* Artigo:
Sinfônica faz belo concerto, mas deterioração do Guaíra é visível

No programa de aniversário, teatro lotou para ouvir Villa-Lobos e Shostakovitch

Durante a semana passei ao lado do Teatro Guaíra e vi um cartaz anunciando o concerto de comemoração do 34º aniversário da Orquestra Sinfônica do Paraná, a ser realizado no domingo, 26 de maio. O cartaz informava apenas: “Maestro Stefan Geiger” e “Villa-Lobos – Shostakovich”.

Da próxima vez que passei perto do teatro tratei de comprar ingressos pra mim e minha filha Mariana. Sempre bom comprar antes, pra não atrasar no dia. No caso, se tivesse deixado pra comprar na hora eu teria encontrado o teatro lotado. Poucas vezes se vê concerto da Sinfônica com tanto público, ainda mais sendo um concerto sinfônico “comum” (as séries de música para crianças, de projeção de filmes com música e com o Balé Guaíra costumam lotar sempre).

Na correria desses dias nem me preparei para o concerto. Às vezes é bom saber alguma coisa sobre as peças que vamos ouvir. Mas talvez seja melhor não. Pesquisar sobre as obras depois do concerto pode ser até melhor, para preservar o prazer de ficar surpreso com a música. Somente descobri, no site do Teatro Guaíra, que a obra de Villa-Lobos seria o Concerto para harmônica e orquestra, com José Staneck como solista. E que a obra de Shostakovich seria a 10ª Sinfonia.

Eu e minha filha chegamos bem em cima da hora e, primeira surpresa, já não tinha lugar na plateia nem no 1º balcão. Fomos para o 2º balcão. Normalmente, se não pesquisei sobre o repertório, na hora que entro no teatro e pego o livreto do programa leio as explicações, as apresentações da orquestra, do maestro e do solista. Não sei se foi porque cheguei atrasado mas não tinha programa. Acho que não tinha mesmo, porque não vi programa na mão de ninguém durante nem depois do concerto. Se tinha foi feito em pequena quantidade. Se não tinha é um negócio indesculpável. Como é que faz um concerto dessa importância e não imprime um programa todo caprichado? O concerto acaba, o programa torna-se um registro importante do que aconteceu. Seria inclusive um marco comemorativo, podia ter um resumo da história da orquestra; afinal, concerto de aniversário é só uma vez por ano.

Mas não sei, talvez seja pedir demais para o governo do estado manter um corpo administrativo e um staff técnico no teatro mais importante que temos. Faz anos que o Guaíra vem sendo sucateado, deteriorando fisicamente a olhos vistos, sem nenhuma ação do governo estadual. Estão de parabéns os responsáveis, principalmente o senhor Beto Richa, que saiu do governo deixando terra arrasada em quase todos os setores, cultura principalmente. Com a palavra o senhor Ratinho Jr.. A ver se irá virar o jogo e tratar com a atenção merecida o Teatro do estado que governa. Por enquanto começou muito mal.

* Listagem:
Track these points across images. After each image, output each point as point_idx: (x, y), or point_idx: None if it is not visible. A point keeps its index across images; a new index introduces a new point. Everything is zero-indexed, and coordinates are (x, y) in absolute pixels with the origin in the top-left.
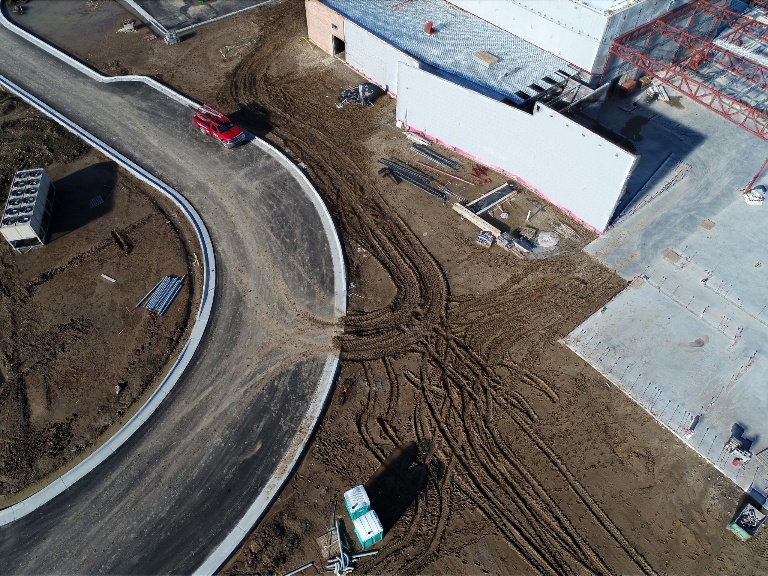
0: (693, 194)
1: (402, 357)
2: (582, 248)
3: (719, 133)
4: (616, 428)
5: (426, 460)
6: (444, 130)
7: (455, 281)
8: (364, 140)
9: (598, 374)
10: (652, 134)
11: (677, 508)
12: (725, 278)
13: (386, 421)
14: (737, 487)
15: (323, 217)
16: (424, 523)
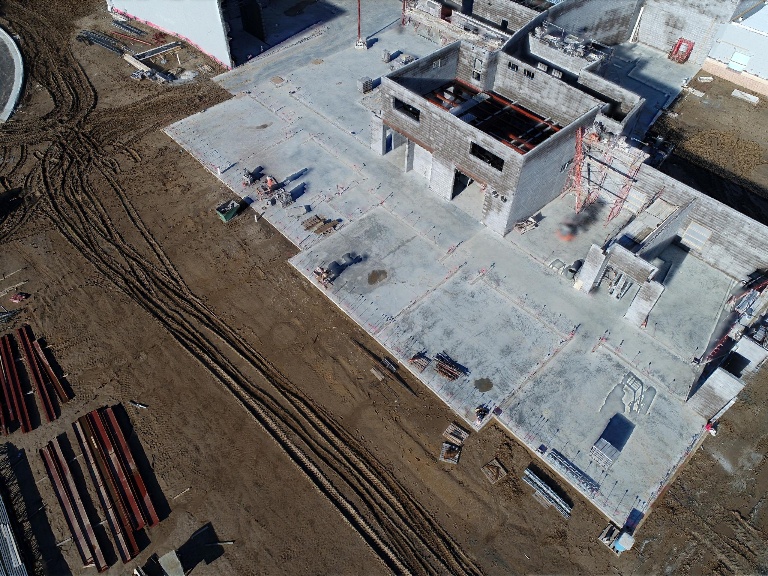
0: (319, 45)
1: (37, 144)
2: (211, 78)
3: (366, 8)
4: (173, 173)
5: (25, 196)
6: (135, 7)
7: (103, 101)
8: (76, 20)
9: (178, 146)
10: (312, 10)
11: (191, 210)
12: (309, 91)
13: (6, 178)
14: (238, 197)
15: (17, 67)
16: (5, 227)
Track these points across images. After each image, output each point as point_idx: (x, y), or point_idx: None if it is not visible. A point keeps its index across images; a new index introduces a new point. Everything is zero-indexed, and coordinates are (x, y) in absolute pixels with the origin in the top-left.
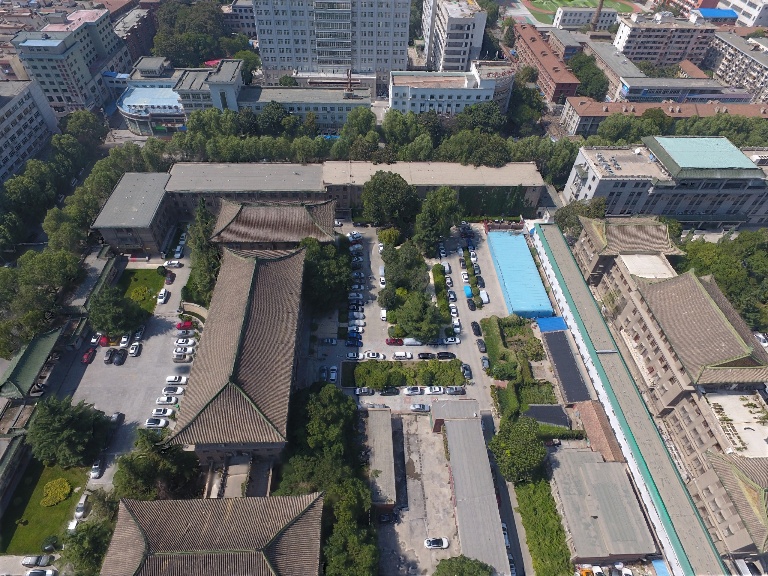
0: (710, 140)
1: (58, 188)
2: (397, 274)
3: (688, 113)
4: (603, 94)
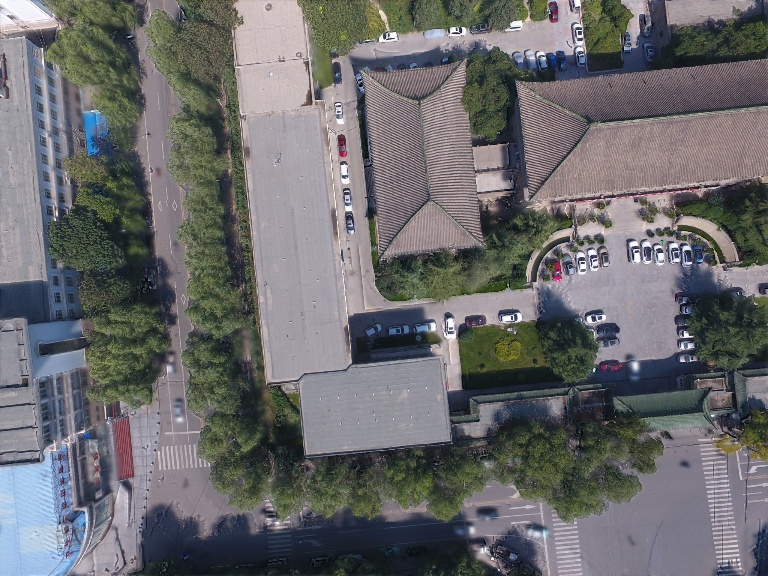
0: None
1: (311, 571)
2: None
3: None
4: None
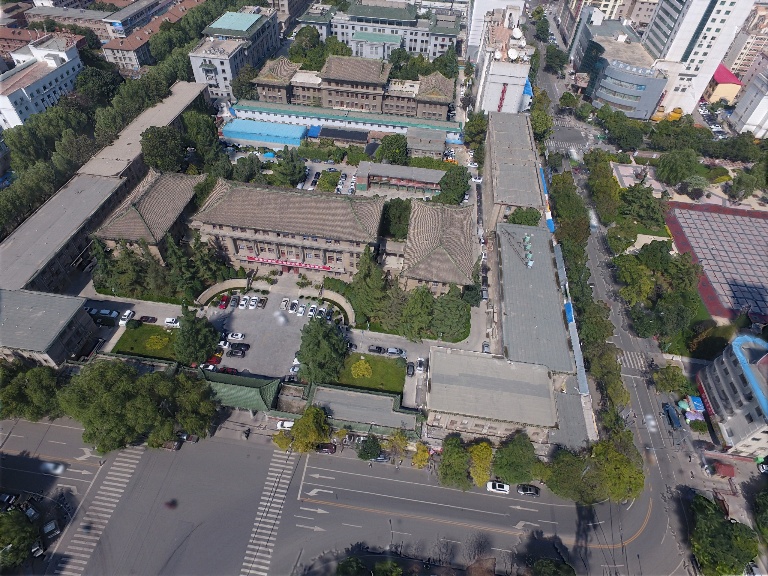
0: (227, 15)
1: None
2: (246, 170)
3: (173, 19)
4: (96, 41)
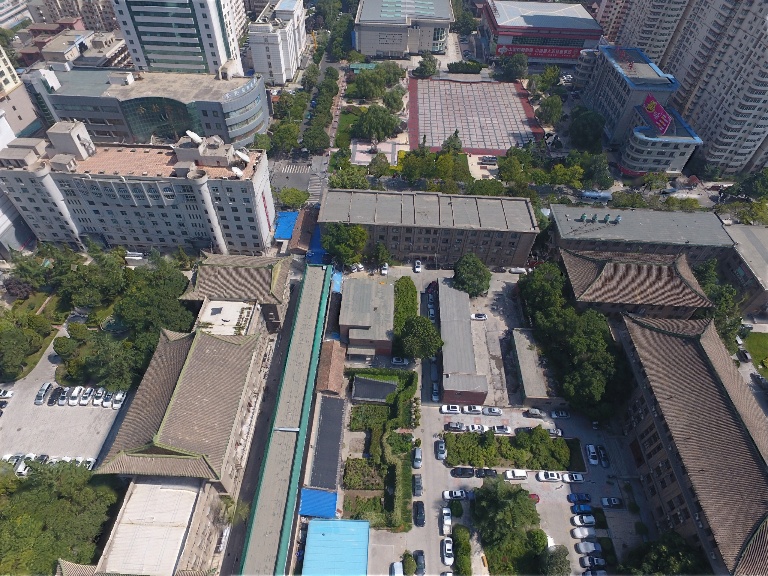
0: None
1: None
2: None
3: None
4: None
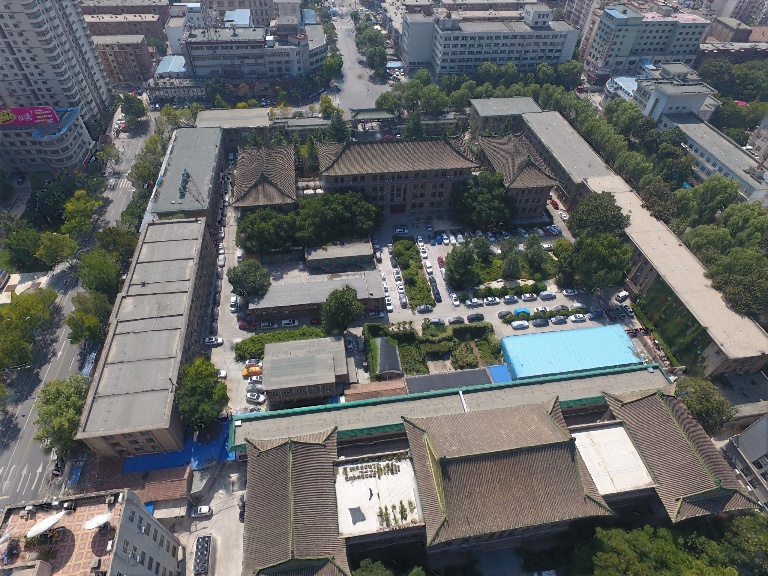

* Instruções de trabalho:
**a.** Reescreva o trecho da crítica do concerto que vai de "Durante a semana" até "costumam lotar sempre).", inclusive, substituindo "cartaz" por "painel".
**b.** Responda às perguntas abaixo com base na crítica do concerto.
(i) Qual aniversário da Orquestra Sinfônica do Paraná o concerto comemorava?
(ii) Quem foi o solista no concerto de Villa-Lobos?
(iii) Em que parte do teatro o autor e a filha acabaram ficando?
**c.** Dê sequência à crítica do concerto da Sinfônica no Guaíra a partir da última frase apresentada.

* Respostas por tarefa:
**a.**
Durante a semana passei ao lado do Teatro Guaíra e vi um painel anunciando o concerto de comemoração do 34º aniversário da Orquestra Sinfônica do Paraná, a ser realizado no domingo, 26 de maio. O painel informava apenas: “Maestro Stefan Geiger” e “Villa-Lobos – Shostakovich”.

Da próxima vez que passei perto do teatro tratei de comprar ingressos pra mim e minha filha Mariana. Sempre bom comprar antes, pra não atrasar no dia. No caso, se tivesse deixado pra comprar na hora eu teria encontrado o teatro lotado. Poucas vezes se vê concerto da Sinfônica com tanto público, ainda mais sendo um concerto sinfônico “comum” (as séries de música para crianças, de projeção de filmes com música e com o Balé Guaíra costumam lotar sempre).

**b.**
(i) O 34º aniversário.
(ii) José Staneck.
(iii) No 2º balcão.

**c.**
Essa insuficiência administrativa e financeira do Teatro Guaíra só ressalta a importância do que a orquestra está fazendo. Porque na parte musical, a orquestra provou que está muito bem. Interessante paradoxo: um teatro decrépito e sem corpo técnico administrativo, com uma orquestra no auge do vigor, tocando cada vez melhor.

O Concerto para harmônica de Villa-Lobos é uma obra de grande beleza. Não tem como não ficar impressionado – as harmonias são belíssimas, a orquestração delicada. Na verdade, não delicada o suficiente, porque num teatro grande como o Guaíra, a harmônica precisou de microfone e amplificação para equilbrar seu volume sonoro com o da orquestra. O resultado foi um tipo de reverberação desagradável nos graves, que certamente não está presente no instrumento acústico. Prejudicou, mas não tanto a apresentação.

Ouvindo a peça, comentei com minha filha que ela tinha muito um som característico dos anos 1950, período em que os compositores sinfônicos se esforçaram particularmente em criar obras mais tonais e com orquestrações muito líricas. A gente ouve uma aproximação entre a escrita de obras sinfônicas de concerto e as trilhas sonoras dos grandes filmes clássicos do cinema, também desta época.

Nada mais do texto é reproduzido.